Explorer Role Based Authorities Wizard
In my original presentation I used to have a list of setmqaut commands that would create a read-only Explorer channel. I’m glad to see these removed and replace with a wizard that does the same thing! You have a choice to set up either administrator or read-only access and the administrator generates a window with the commands it will run. You can then copy the commands out or hit OK to have them executed by the wizard.
In the session someone asked whether there would be additional roles defined. Currently the wizard has only the administrative and the read-only roles. The thing is, these are the only two roles that are generic. You know you will need an administrator role. You probably need a read-only role, just for instrumentation if not for real human users.

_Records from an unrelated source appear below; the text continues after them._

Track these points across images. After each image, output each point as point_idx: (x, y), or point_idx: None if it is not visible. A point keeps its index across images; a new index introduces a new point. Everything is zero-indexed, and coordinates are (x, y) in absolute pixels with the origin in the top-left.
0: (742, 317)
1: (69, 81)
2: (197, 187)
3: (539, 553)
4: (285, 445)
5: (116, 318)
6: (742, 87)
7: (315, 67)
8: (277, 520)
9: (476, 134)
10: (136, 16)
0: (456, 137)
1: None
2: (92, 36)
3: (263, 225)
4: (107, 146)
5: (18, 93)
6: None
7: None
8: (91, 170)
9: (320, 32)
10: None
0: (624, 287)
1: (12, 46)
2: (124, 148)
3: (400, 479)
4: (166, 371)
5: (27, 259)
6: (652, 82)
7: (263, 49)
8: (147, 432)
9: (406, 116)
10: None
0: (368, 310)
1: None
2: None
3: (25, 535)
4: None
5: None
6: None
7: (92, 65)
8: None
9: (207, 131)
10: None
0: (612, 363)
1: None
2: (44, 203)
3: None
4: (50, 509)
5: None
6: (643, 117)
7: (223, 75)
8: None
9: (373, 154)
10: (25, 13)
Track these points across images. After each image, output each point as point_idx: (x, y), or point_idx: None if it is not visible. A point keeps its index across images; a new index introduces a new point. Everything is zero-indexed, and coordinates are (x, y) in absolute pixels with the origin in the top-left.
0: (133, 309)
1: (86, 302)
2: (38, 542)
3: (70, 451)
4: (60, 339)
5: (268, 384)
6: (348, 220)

But between these two extremes, everything else falls into the “it depends” category. If you come up with additional roles that you think are generic or at least broadly useful, I’d love to hear about it.
API Exit for clients
The foils say that this is the same interface as the API exit for the QMgr. If that is true, I’d expect to be able to use MA0W at the client side. In any case, a client API exit opens up a whole raft of new possibilities, such as the client equivalent of a message exit!
Client version in channel status
From time to time a FixPack will contain a security-related fix. Any installation prior to that FixPack would then be considered vulnerable and need to be updated. But how do you know which client version is attached to the QMgr? As of v7.1, just display the channel status! As of WMQ v7.1 the client version down to the FixPack level can be determined in the channel status display.
Last but not least, you can now have WMQ v184.108.40.206 and higher coexisting on the same server as one or more installations at v7.1 or higher. How many? I believe someone from Hursley said they’d tested up to 128 installations on one box. I’m imagining their summer intern saying “you want me to do WHAT?” Anyway, this is again not strictly a security feature but in the event you wanted to implement v7.1 for it’s security features, you may need a nice migration path. The coexistence feature lets you do that on the same hardware you are using now. How sweet is that?
What I’ve listed here are just the security-related items and only a high-level overview. The next step will be to get a copy after November 11th and actually play around with it a bit. Between now and then there will be webinars hosted by Global WebSphere Community and I expect maybe a developerWorks article or two. I’ll be sure to publish the dates and times for these events, links and so forth as they are announced so watch this space!